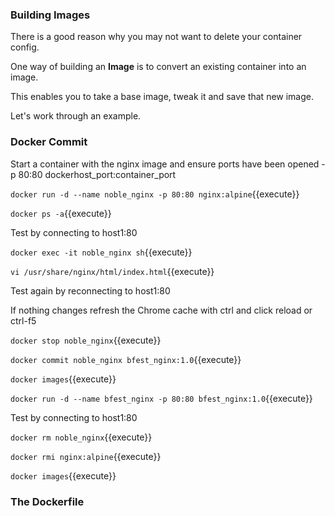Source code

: ### Building Images

There is a good reason why you may not want to delete your container config.

One way of building an **Image** is to convert an existing container into an image.

This enables you to take a base image, tweak it and save that new image.

Let's work through an example.

### Docker Commit

Start a container with the nginx image and ensure ports have been opened -p 80:80 dockerhost_port:container_port

`docker run -d --name noble_nginx -p 80:80 nginx:alpine`{{execute}}

`docker ps -a`{{execute}}

Test by connecting to host1:80

`docker exec -it noble_nginx sh`{{execute}}

`vi /usr/share/nginx/html/index.html`{{execute}}

Test again by reconnecting to host1:80

If nothing changes refresh the Chrome cache with ctrl and click reload or ctrl-f5

`docker stop noble_nginx`{{execute}}

`docker commit noble_nginx bfest_nginx:1.0`{{execute}}

`docker images`{{execute}}

`docker run -d --name bfest_nginx -p 80:80 bfest_nginx:1.0`{{execute}}

Test by connecting to host1:80

`docker rm noble_nginx`{{execute}}

`docker rmi nginx:alpine`{{execute}}

`docker images`{{execute}}

### The Dockerfile


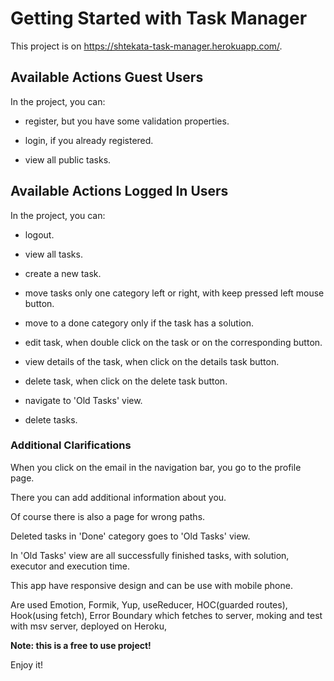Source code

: # Getting Started with Task Manager

This project is on https://shtekata-task-manager.herokuapp.com/.

## Available Actions Guest Users

In the project, you can:

- register, but you have some validation properties.

- login, if you already registered.

- view all public tasks.

## Available Actions Logged In Users

In the project, you can:

- logout.

- view all tasks.

- create a new task.

- move tasks only one category left or right, with keep pressed left mouse button.

- move to a done category only if the task has a solution.

- edit task, when double click on the task or on the corresponding button.

- view details of the task, when click on the details task button.

- delete task, when click on the delete task button.

- navigate to 'Old Tasks' view.

- delete tasks.

### Additional Clarifications

When you click on the email in the navigation bar, you go to the profile page.

There you can add additional information about you.

Оf course there is also a page for wrong paths.

Deleted tasks in 'Done' category goes to 'Old Tasks' view.

In 'Old Tasks' view are all successfully finished tasks, with solution, executor and execution time.

This app have responsive design and can be use with mobile phone.

Are used Emotion, Formik, Yup, useReducer, HOC(guarded routes), Hook(using fetch), Error Boundary which fetches to server, moking and test with msv server, deployed on Heroku, 

**Note: this is a free to use project!**

Enjoy it!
______
_Written task_
Omit the pictures and reproduce the remaining material above exactly.

_Problem solution_
Source code

: ### Building Images

There is a good reason why you may not want to delete your container config.

One way of building an **Image** is to convert an existing container into an image.

This enables you to take a base image, tweak it and save that new image.

Let's work through an example.

### Docker Commit

Start a container with the nginx image and ensure ports have been opened -p 80:80 dockerhost_port:container_port

`docker run -d --name noble_nginx -p 80:80 nginx:alpine`{{execute}}

`docker ps -a`{{execute}}

Test by connecting to host1:80

`docker exec -it noble_nginx sh`{{execute}}

`vi /usr/share/nginx/html/index.html`{{execute}}

Test again by reconnecting to host1:80

If nothing changes refresh the Chrome cache with ctrl and click reload or ctrl-f5

`docker stop noble_nginx`{{execute}}

`docker commit noble_nginx bfest_nginx:1.0`{{execute}}

`docker images`{{execute}}

`docker run -d --name bfest_nginx -p 80:80 bfest_nginx:1.0`{{execute}}

Test by connecting to host1:80

`docker rm noble_nginx`{{execute}}

`docker rmi nginx:alpine`{{execute}}

`docker images`{{execute}}

### The Dockerfile


Source code

: # Getting Started with Task Manager

This project is on https://shtekata-task-manager.herokuapp.com/.

## Available Actions Guest Users

In the project, you can:

- register, but you have some validation properties.

- login, if you already registered.

- view all public tasks.

## Available Actions Logged In Users

In the project, you can:

- logout.

- view all tasks.

- create a new task.

- move tasks only one category left or right, with keep pressed left mouse button.

- move to a done category only if the task has a solution.

- edit task, when double click on the task or on the corresponding button.

- view details of the task, when click on the details task button.

- delete task, when click on the delete task button.

- navigate to 'Old Tasks' view.

- delete tasks.

### Additional Clarifications

When you click on the email in the navigation bar, you go to the profile page.

There you can add additional information about you.

Оf course there is also a page for wrong paths.

Deleted tasks in 'Done' category goes to 'Old Tasks' view.

In 'Old Tasks' view are all successfully finished tasks, with solution, executor and execution time.

This app have responsive design and can be use with mobile phone.

Are used Emotion, Formik, Yup, useReducer, HOC(guarded routes), Hook(using fetch), Error Boundary which fetches to server, moking and test with msv server, deployed on Heroku, 

**Note: this is a free to use project!**

Enjoy it!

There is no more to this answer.